■ **TAREAS Y EJERCICIOS**
a: Según el fragmento sobre los islotes federados, ¿por qué el autor dice no saber muy bien qué es esa «cultura de federalismo interior»? Explícalo en una a tres oraciones.
b: En el fragmento sobre los islotes federados, ¿qué escenario toman las autoridades en vez del Teatro Principal?

---------- FRAGMENTO EXTRAÍDO

Los islotes federados


La Telaraña en El Mundo.




 El Día de las Baleares amaneció en Palma, la calle Olmos húmeda y semivacía, los cristales de las ventanas repletos de chorretones, con la sensación de que el frío gélido del este está empezando a ceder su lugar al sol de costumbre, a ese sol que no tardará demasiado en reinar en esta plaza de arena sin toros, sin sangre, sin ni siquiera ardor o furia. Es posible, pues, que el tiempo atmosférico influya en nuestro carácter y que por ello nos molesten tanto las salidas de tono, los exabruptos, las exageraciones y, en definitiva, el ruido infernal de quien no piensa lo que dice (o al revés, quién sabe) y las ideas y los conceptos, las frases y las palabras le salen tergiversadas y mordidas, le salen renqueantes y hasta magulladas, le salen como aquellos seis personajes deambulando desnortados, huérfanos, en busca de su autor en una obra de teatro del absurdo que, por desgracia para nosotros, esta vez, no ha escrito Luigi Pirandello. Ni por asomo.
 Francina Armengol no da para más teatro que para el teatro nacional, costumbrista y local que nos ronda (y repite) cuando las autoridades toman el escenario del Palacio de Congresos (en vez del Teatro Principal, al fin) y lo convierten en el lugar de los abrazos y las sonrisas, los discursos sectarios y la entrega melancólica de medallas o medallones, cuantos más mejor. Pasa cada año, cuando los premios Ciutat de Palma o muy a menudo, cuando la OCB decide darse un auto homenaje a nuestra costa, y volvió a pasar durante la entrega de los premios Ramon Llull, mientras Armengol nos convertía en una absurda parodia del surrealismo más absurdo, ideológico y, por lo tanto, vacuo al proclamar, según leo, que somos «cuatro islas unidas por el mar que hacen posible una cultura de federalismo interior». Nada menos. O nada más.
 No sé muy bien qué cultura es esa, porque aquí, como en todas partes, la gente busca vivir cada día un poco mejor -o un poco igual y que no nos quiten lo bailado, por favor- intentando aprovechar lo que tiene o encuentra a su alrededor o al alcance de su mano. El turismo, por ejemplo. La economía colaborativa y hasta digital, si hay suerte y procede, cuando la economía de mercado pinta corrupta y, además, no nos da ni para pipas. Cierro los ojos y dibujo en la oscuridad cuatro islotes varados en el centro mismo, por supuesto, del universo (sin contar Cabrera, Dragonera, Conejera y otros islotes más cuyos nombres no quiero recordar) e imagino una espesa niebla, como si fuera una red de puentes imaginarios, uniéndonos los unos a los otros y viceversa; y a esa niebla, por llamarla de alguna manera, la llamo federalismo interior y me quedo como Armengol: sonriente, pero en la inopia. Sólo le faltó este año, a Armengol, la medalla a Valtonyc. Pero todo se andará, seguro.

--------------------
---------- DATOS REGISTRADOS

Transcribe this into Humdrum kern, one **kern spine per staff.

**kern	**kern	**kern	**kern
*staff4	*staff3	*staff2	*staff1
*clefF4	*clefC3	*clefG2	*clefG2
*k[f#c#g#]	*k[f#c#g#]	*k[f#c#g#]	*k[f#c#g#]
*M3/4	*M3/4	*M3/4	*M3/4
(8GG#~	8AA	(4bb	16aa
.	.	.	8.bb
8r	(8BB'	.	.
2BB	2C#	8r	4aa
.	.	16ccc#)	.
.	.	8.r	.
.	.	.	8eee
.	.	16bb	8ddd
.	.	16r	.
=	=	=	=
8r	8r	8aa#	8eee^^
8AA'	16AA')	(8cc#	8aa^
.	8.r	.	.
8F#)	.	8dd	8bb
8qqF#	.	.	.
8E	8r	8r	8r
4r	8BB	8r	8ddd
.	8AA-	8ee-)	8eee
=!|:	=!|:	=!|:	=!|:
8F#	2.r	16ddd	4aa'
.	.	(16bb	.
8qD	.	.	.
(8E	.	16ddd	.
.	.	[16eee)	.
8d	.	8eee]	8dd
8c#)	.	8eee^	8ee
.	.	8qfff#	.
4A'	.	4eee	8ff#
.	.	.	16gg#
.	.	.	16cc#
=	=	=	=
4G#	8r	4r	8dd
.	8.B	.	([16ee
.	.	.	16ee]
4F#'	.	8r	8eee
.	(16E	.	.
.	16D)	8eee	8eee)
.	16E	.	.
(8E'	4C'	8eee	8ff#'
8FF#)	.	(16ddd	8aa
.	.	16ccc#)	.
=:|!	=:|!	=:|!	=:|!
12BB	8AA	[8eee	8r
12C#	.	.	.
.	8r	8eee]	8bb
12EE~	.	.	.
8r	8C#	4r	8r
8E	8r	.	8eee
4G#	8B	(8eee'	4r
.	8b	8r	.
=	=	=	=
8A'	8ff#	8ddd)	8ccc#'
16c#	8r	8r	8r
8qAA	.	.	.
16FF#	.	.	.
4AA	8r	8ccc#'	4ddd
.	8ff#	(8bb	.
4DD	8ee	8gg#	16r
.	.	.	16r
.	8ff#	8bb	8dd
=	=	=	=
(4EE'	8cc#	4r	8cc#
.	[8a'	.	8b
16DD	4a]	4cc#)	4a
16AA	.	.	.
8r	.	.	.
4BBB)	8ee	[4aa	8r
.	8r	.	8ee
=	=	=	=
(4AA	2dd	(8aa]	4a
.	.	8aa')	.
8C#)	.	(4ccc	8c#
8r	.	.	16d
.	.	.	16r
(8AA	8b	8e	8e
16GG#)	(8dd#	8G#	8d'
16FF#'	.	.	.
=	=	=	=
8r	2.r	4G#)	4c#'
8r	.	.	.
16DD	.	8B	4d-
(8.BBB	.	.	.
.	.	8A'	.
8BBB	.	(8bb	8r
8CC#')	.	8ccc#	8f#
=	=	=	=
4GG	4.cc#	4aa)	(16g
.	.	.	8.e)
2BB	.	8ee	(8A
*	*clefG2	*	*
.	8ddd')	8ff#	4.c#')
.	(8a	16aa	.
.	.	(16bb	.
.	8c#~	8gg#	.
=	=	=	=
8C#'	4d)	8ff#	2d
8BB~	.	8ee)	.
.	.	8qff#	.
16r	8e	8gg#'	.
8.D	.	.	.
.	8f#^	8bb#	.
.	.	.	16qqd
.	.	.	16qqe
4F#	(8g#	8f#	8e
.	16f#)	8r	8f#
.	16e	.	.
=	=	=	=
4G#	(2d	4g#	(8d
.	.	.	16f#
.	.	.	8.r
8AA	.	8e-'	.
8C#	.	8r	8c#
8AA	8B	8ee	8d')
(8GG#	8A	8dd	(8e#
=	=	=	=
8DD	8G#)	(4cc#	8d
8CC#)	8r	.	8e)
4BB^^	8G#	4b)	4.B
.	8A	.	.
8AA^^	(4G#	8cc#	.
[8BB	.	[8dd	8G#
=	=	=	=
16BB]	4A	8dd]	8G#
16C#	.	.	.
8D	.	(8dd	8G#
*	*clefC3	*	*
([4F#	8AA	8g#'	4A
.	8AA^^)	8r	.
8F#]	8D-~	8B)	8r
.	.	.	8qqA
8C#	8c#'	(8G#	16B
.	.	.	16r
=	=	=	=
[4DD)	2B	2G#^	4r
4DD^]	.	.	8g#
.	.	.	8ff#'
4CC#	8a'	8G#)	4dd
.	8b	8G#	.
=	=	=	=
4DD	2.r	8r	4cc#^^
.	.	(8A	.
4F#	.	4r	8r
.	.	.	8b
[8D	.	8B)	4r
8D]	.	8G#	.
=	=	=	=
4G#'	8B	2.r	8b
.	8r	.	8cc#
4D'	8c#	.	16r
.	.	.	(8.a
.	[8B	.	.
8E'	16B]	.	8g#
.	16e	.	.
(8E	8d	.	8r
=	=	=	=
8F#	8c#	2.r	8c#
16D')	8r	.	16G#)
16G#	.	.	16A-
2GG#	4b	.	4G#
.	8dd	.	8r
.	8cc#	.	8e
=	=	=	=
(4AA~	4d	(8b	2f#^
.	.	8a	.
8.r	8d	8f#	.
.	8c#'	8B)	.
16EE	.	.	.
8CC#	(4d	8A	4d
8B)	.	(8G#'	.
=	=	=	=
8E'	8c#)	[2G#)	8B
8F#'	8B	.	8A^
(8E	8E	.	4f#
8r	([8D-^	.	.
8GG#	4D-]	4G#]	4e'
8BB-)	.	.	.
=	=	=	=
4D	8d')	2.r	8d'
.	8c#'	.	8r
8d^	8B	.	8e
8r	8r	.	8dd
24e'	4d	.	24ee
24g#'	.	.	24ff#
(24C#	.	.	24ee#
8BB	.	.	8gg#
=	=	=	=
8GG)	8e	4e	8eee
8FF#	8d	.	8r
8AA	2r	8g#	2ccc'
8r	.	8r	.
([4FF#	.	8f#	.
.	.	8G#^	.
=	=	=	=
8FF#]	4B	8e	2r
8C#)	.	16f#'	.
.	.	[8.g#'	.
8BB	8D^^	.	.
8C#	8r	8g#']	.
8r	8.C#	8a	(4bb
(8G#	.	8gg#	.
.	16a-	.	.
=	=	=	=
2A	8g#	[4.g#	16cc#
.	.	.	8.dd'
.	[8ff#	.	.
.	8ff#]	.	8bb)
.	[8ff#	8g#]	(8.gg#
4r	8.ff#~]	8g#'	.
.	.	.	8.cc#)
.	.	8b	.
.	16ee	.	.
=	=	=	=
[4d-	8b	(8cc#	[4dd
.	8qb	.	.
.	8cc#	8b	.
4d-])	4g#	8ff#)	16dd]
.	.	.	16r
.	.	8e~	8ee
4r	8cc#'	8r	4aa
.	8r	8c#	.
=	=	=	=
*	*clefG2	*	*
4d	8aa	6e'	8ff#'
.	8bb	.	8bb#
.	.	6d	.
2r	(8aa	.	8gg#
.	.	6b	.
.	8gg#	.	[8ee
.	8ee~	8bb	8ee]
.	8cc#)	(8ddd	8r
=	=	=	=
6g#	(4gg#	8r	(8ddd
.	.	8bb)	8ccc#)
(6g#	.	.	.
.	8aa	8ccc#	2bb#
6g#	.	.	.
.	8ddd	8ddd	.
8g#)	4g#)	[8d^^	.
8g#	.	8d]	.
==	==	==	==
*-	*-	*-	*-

--------------------

■ **SOLUCIONES POR TAREA**
a: Porque, según el autor, allí, como en todas partes, la gente solo busca vivir cada día un poco mejor. Para ello intenta aprovechar lo que tiene o encuentra a su alcance, como el turismo o la economía colaborativa.

b: El del Palacio de Congresos.